ST. PETERSBURG, Fla. — A decades-in-the-making meeting between a doctor and his former patient is raising awareness about hepatitis.
Elzo Atwater and Dr. Bob Wallace's story goes back to the 1980, when someone shot Atwater and his brother after a day of catering.
"I had a football banquet and a wedding," Atwater said. "So when I came back to the restaurant a young man had put a gun on me and I didn't think he was going to shoot. I did everything he said."
Atwater said his brother lived and was able to call 911. He was taken to the hospital, as community members started donating blood.
Inside the operating room, Wallace said he was part of a team working to save the then 26-year old's life.

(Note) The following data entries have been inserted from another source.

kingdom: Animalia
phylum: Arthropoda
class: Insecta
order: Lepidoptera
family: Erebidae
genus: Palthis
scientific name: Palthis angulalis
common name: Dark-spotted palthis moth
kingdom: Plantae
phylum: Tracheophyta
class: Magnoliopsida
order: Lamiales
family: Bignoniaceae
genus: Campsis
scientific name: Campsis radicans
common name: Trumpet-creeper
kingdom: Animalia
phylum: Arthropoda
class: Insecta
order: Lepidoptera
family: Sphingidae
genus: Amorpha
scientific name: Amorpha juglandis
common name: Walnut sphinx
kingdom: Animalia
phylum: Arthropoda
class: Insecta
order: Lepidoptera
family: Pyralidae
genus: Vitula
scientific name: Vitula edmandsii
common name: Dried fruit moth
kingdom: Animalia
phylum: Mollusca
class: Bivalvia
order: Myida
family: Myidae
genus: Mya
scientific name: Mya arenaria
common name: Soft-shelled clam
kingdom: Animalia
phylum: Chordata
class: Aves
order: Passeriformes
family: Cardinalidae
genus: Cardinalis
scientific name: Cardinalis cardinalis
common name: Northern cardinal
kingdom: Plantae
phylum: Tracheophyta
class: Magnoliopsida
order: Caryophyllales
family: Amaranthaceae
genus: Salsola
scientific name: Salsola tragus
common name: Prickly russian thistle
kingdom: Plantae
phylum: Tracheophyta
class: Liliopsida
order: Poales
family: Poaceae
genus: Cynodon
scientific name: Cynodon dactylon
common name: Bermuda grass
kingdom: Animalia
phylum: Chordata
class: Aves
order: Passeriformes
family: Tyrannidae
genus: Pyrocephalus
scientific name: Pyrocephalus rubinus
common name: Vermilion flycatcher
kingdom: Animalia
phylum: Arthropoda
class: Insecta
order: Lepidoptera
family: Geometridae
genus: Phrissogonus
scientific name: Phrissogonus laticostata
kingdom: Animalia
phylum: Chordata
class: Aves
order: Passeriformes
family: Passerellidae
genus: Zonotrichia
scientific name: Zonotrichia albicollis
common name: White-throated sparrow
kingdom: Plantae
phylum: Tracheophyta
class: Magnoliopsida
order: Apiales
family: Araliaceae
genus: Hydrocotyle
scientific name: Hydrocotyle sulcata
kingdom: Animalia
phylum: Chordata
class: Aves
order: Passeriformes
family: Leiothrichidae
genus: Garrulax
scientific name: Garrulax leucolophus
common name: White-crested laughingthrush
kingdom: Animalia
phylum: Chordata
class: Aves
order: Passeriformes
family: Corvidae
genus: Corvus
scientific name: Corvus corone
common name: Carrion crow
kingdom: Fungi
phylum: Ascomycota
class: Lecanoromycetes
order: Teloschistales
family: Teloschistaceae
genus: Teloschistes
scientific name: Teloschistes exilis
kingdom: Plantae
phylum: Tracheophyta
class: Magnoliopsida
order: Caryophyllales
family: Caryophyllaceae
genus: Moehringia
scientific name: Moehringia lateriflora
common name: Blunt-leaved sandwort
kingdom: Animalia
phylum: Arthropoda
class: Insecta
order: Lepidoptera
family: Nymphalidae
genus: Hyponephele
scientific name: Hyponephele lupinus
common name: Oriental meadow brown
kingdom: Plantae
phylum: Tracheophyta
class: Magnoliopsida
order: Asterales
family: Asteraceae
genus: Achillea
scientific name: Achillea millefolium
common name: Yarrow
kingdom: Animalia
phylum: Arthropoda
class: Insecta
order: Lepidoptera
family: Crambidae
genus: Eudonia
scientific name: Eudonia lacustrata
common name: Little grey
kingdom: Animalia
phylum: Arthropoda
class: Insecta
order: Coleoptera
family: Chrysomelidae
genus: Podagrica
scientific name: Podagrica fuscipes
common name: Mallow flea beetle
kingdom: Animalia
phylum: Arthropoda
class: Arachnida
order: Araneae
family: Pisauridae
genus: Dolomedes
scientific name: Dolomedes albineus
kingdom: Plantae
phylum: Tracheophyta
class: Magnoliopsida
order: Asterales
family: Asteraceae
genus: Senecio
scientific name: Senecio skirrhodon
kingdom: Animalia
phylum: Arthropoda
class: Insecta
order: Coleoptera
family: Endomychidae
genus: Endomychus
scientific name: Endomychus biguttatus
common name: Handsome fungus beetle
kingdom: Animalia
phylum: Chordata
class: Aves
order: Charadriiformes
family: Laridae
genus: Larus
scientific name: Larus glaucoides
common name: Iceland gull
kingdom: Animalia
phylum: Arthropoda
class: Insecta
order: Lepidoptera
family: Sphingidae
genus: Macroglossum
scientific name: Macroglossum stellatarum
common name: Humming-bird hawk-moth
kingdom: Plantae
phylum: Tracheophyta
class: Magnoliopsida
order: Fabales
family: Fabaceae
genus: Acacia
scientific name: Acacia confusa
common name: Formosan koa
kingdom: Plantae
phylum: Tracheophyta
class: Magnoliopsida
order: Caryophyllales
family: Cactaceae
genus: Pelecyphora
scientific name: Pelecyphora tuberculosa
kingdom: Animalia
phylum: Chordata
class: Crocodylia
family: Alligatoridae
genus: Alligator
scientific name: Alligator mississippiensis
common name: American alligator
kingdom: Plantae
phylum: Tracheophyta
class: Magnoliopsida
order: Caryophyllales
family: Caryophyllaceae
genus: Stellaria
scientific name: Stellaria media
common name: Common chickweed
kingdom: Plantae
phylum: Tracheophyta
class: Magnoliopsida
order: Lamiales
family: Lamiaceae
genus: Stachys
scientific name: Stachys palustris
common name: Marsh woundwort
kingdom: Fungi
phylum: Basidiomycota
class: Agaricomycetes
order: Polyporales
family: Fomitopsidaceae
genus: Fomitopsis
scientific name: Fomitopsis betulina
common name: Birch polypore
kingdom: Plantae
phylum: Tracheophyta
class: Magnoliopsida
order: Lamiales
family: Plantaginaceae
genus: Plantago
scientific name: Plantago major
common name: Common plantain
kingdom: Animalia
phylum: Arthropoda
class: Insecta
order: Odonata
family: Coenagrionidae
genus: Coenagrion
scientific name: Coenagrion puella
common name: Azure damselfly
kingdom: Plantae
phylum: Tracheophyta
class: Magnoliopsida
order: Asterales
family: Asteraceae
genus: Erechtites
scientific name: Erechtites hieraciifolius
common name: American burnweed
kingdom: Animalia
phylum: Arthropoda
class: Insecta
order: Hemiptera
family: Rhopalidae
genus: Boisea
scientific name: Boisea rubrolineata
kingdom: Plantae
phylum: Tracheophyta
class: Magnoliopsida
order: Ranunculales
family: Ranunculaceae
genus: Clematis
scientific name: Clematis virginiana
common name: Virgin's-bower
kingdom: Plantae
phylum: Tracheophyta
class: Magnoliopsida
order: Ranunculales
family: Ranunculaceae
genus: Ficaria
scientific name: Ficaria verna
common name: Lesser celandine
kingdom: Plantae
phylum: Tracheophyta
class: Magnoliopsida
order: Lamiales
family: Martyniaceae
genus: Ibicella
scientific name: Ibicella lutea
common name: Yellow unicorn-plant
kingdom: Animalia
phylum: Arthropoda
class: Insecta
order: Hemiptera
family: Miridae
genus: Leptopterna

"I happened to be the doctor on call who got to help hold my finger in the hole in his chest, in the hole in his heart," Wallace said.
Decades later, Wallace said he learned Atwater was still alive. They spoke by phone in 2016 and met in person Sunday for the first time in years.
"It's amazing, I've thought about this man for 37 years," Wallace said. "He had the tears and I've had the tears."
"I was crying, my heart was palpitating and it was awesome," Atwater said.
They chose to meet on World Hepatitis Day. They said Atwater later learned he had hepatitis C.
Wallace serves as the medical director for the 'Love the Golden Rule' clinic. It is a non-profit organization working to help those under-insured or uninsured who have hepatitis C in the Pinellas County.
"You don't know you have it and then when you get it, you get the help and so that's what happened to me. And then I met him after I was cured," Atwater said.
According to the World Health Organization, an estimated 71 million people have a chronic hepatitis C infection across the globe. The day also sheds light on other strains, such as hepatitis B and A.
Earlier this month, it was announced the CDC and Florida Department of Health are partnering to help control the rise in hepatitis A across the state.
After meeting earlier in the day, Wallace and Atwater hosted a presentation about their story and answered questions about hepatitis.
"Our goal is getting the word out as much as we possibly can about the fact that this is a disease that we need to discuss and we're not talking about it," Wallace. said.
He estimated the clinic sees 7 to 10 hepatitis C patients a day, and cures about 5 a week.